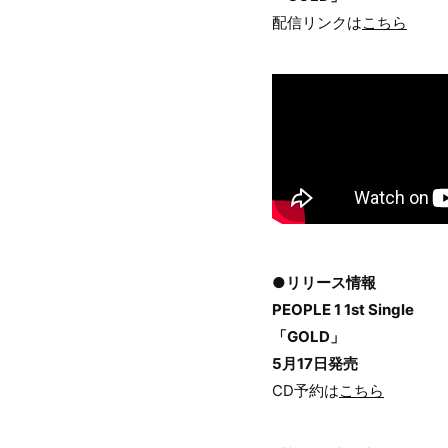
配信リンクは
こちら
●リリース情報
PEOPLE 1 1st Single
「GOLD」
5月17日発売
CD予約は
こちら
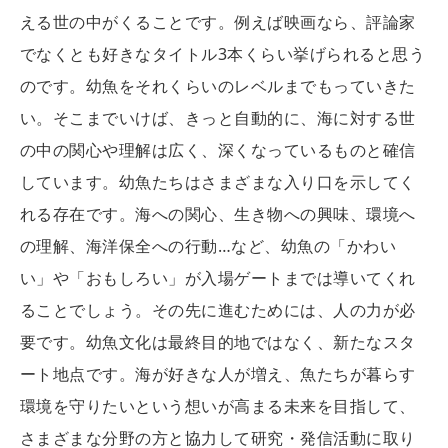
える世の中がくることです。例えば映画なら、評論家
でなくとも好きなタイトル3本くらい挙げられると思う
のです。幼魚をそれくらいのレベルまでもっていきた
い。そこまでいけば、きっと自動的に、海に対する世
の中の関心や理解は広く、深くなっているものと確信
しています。幼魚たちはさまざまな入り口を示してく
れる存在です。海への関心、生き物への興味、環境へ
の理解、海洋保全への行動…など、幼魚の「かわい
い」や「おもしろい」が入場ゲートまでは導いてくれ
ることでしょう。その先に進むためには、人の力が必
要です。幼魚文化は最終目的地ではなく、新たなスタ
ート地点です。海が好きな人が増え、魚たちが暮らす
環境を守りたいという想いが高まる未来を目指して、
さまざまな分野の方と協力して研究・発信活動に取り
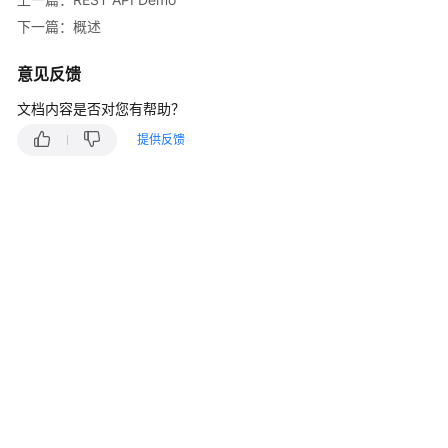
说
明
下一篇：概述
快
意见反馈
速
文档内容是否对您有帮助？
入
门
提供反馈
用
户
指
南
最
佳
实
践
开
发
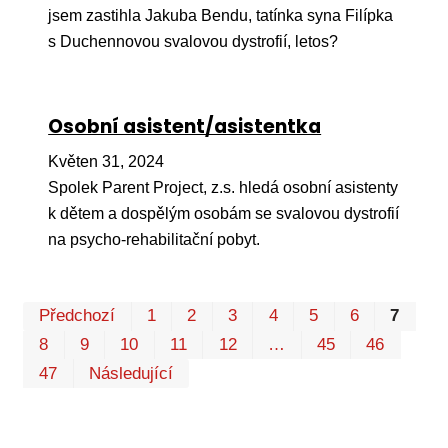
jsem zastihla Jakuba Bendu, tatínka syna Filípka
s Duchennovou svalovou dystrofií, letos?
Osobní asistent/asistentka
Květen 31, 2024
Spolek Parent Project, z.s. hledá osobní asistenty
k dětem a dospělým osobám se svalovou dystrofií
na psycho-rehabilitační pobyt.
Pr
Předchozí
1
2
3
4
5
6
7
P
8
9
10
11
12
…
45
46
47
Následující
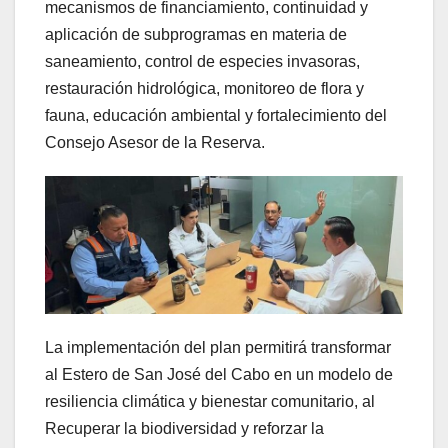
mecanismos de financiamiento, continuidad y
aplicación de subprogramas en materia de
saneamiento, control de especies invasoras,
restauración hidrológica, monitoreo de flora y
fauna, educación ambiental y fortalecimiento del
Consejo Asesor de la Reserva.
La implementación del plan permitirá transformar
al Estero de San José del Cabo en un modelo de
resiliencia climática y bienestar comunitario, al
Recuperar la biodiversidad y reforzar la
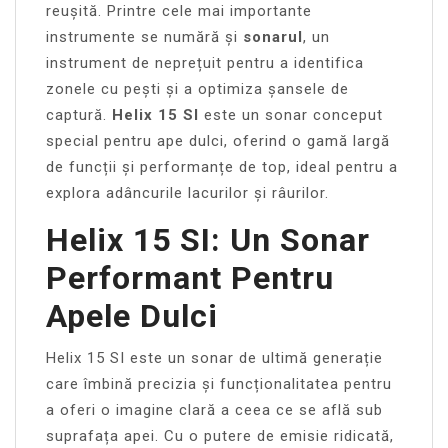
reușită. Printre cele mai importante
instrumente se numără și
sonarul
, un
instrument de neprețuit pentru a identifica
zonele cu pești și a optimiza șansele de
captură.
Helix 15 SI
este un sonar conceput
special pentru ape dulci, oferind o gamă largă
de funcții și performanțe de top, ideal pentru a
explora adâncurile lacurilor și râurilor.
Helix 15 SI: Un Sonar
Performant Pentru
Apele Dulci
Helix 15 SI este un sonar de ultimă generație
care îmbină precizia și funcționalitatea pentru
a oferi o imagine clară a ceea ce se află sub
suprafața apei. Cu o putere de emisie ridicată,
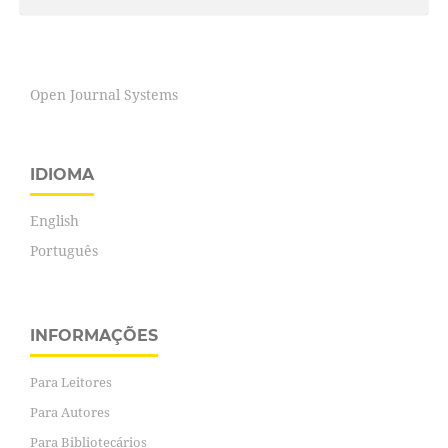
Open Journal Systems
IDIOMA
English
Português
INFORMAÇÕES
Para Leitores
Para Autores
Para Bibliotecários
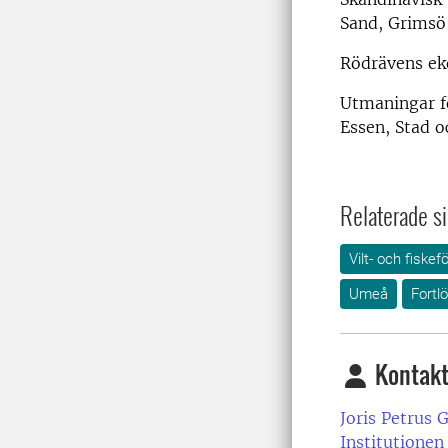
Sand, Grimsö
Rödrävens ek
Utmaningar fö
Essen, Stad o
Relaterade si
Vilt- och fiskef
Umeå
Fortl
Kontakt
Joris Petrus 
Institutionen 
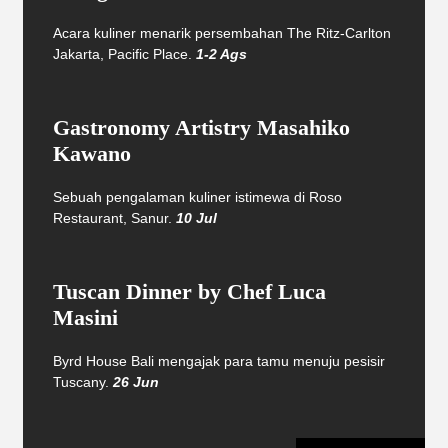
Acara kuliner menarik persembahan The Ritz-Carlton
Jakarta, Pacific Place.
1-2 Ags
Gastronomy Artistry Masahiko
Kawano
Sebuah pengalaman kuliner istimewa di Roso
Restaurant, Sanur.
10 Jul
Tuscan Dinner by Chef Luca
Masini
Byrd House Bali mengajak para tamu menuju pesisir
Tuscany.
26 Jun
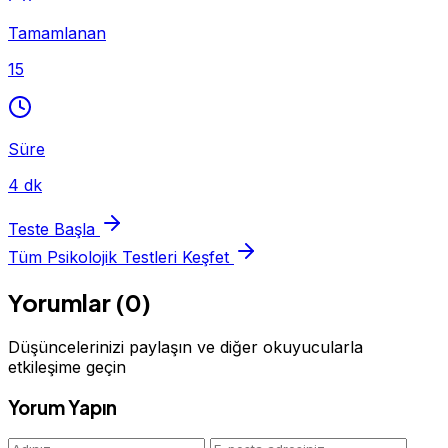
Tamamlanan
15
Süre
4 dk
Teste Başla
Tüm Psikolojik Testleri Keşfet
Yorumlar (0)
Düşüncelerinizi paylaşın ve diğer okuyucularla
etkileşime geçin
Yorum Yapın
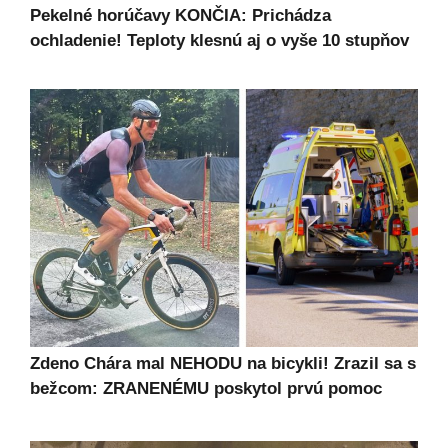
Pekelné horúčavy KONČIA: Prichádza
ochladenie! Teploty klesnú aj o vyše 10 stupňov
Zdeno Chára mal NEHODU na bicykli! Zrazil sa s
bežcom: ZRANENÉMU poskytol prvú pomoc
---+---
About this task: Transcribe the entries above verbatim, omitting their pictures.

Answer for this exercise:
配信リンクは
こちら
●リリース情報
PEOPLE 1 1st Single
「GOLD」
5月17日発売
CD予約は
こちら
える世の中がくることです。例えば映画なら、評論家
でなくとも好きなタイトル3本くらい挙げられると思う
のです。幼魚をそれくらいのレベルまでもっていきた
い。そこまでいけば、きっと自動的に、海に対する世
の中の関心や理解は広く、深くなっているものと確信
しています。幼魚たちはさまざまな入り口を示してく
れる存在です。海への関心、生き物への興味、環境へ
の理解、海洋保全への行動…など、幼魚の「かわい
い」や「おもしろい」が入場ゲートまでは導いてくれ
ることでしょう。その先に進むためには、人の力が必
要です。幼魚文化は最終目的地ではなく、新たなスタ
ート地点です。海が好きな人が増え、魚たちが暮らす
環境を守りたいという想いが高まる未来を目指して、
さまざまな分野の方と協力して研究・発信活動に取り
说
明
下一篇：概述
快
意见反馈
速
文档内容是否对您有帮助？
入
门
提供反馈
用
户
指
南
最
佳
实
践
开
发
jsem zastihla Jakuba Bendu, tatínka syna Filípka
s Duchennovou svalovou dystrofií, letos?
Osobní asistent/asistentka
Květen 31, 2024
Spolek Parent Project, z.s. hledá osobní asistenty
k dětem a dospělým osobám se svalovou dystrofií
na psycho-rehabilitační pobyt.
Pr
Předchozí
1
2
3
4
5
6
7
P
8
9
10
11
12
…
45
46
47
Následující
mecanismos de financiamiento, continuidad y
aplicación de subprogramas en materia de
saneamiento, control de especies invasoras,
restauración hidrológica, monitoreo de flora y
fauna, educación ambiental y fortalecimiento del
Consejo Asesor de la Reserva.
La implementación del plan permitirá transformar
al Estero de San José del Cabo en un modelo de
resiliencia climática y bienestar comunitario, al
Recuperar la biodiversidad y reforzar la
reușită. Printre cele mai importante
instrumente se numără și
sonarul
, un
instrument de neprețuit pentru a identifica
zonele cu pești și a optimiza șansele de
captură.
Helix 15 SI
este un sonar conceput
special pentru ape dulci, oferind o gamă largă
de funcții și performanțe de top, ideal pentru a
explora adâncurile lacurilor și râurilor.
Helix 15 SI: Un Sonar
Performant Pentru
Apele Dulci
Helix 15 SI este un sonar de ultimă generație
care îmbină precizia și funcționalitatea pentru
a oferi o imagine clară a ceea ce se află sub
suprafața apei. Cu o putere de emisie ridicată,
Open Journal Systems
IDIOMA
English
Português
INFORMAÇÕES
Para Leitores
Para Autores
Para Bibliotecários
Sand, Grimsö
Rödrävens ek
Utmaningar fö
Essen, Stad o
Relaterade si
Vilt- och fiskef
Umeå
Fortl
Kontakt
Joris Petrus 
Institutionen 
Acara kuliner menarik persembahan The Ritz-Carlton
Jakarta, Pacific Place.
1-2 Ags
Gastronomy Artistry Masahiko
Kawano
Sebuah pengalaman kuliner istimewa di Roso
Restaurant, Sanur.
10 Jul
Tuscan Dinner by Chef Luca
Masini
Byrd House Bali mengajak para tamu menuju pesisir
Tuscany.
26 Jun
Tamamlanan
15
Süre
4 dk
Teste Başla
Tüm Psikolojik Testleri Keşfet
Yorumlar (0)
Düşüncelerinizi paylaşın ve diğer okuyucularla
etkileşime geçin
Yorum Yapın
Pekelné horúčavy KONČIA: Prichádza
ochladenie! Teploty klesnú aj o vyše 10 stupňov
Zdeno Chára mal NEHODU na bicykli! Zrazil sa s
bežcom: ZRANENÉMU poskytol prvú pomoc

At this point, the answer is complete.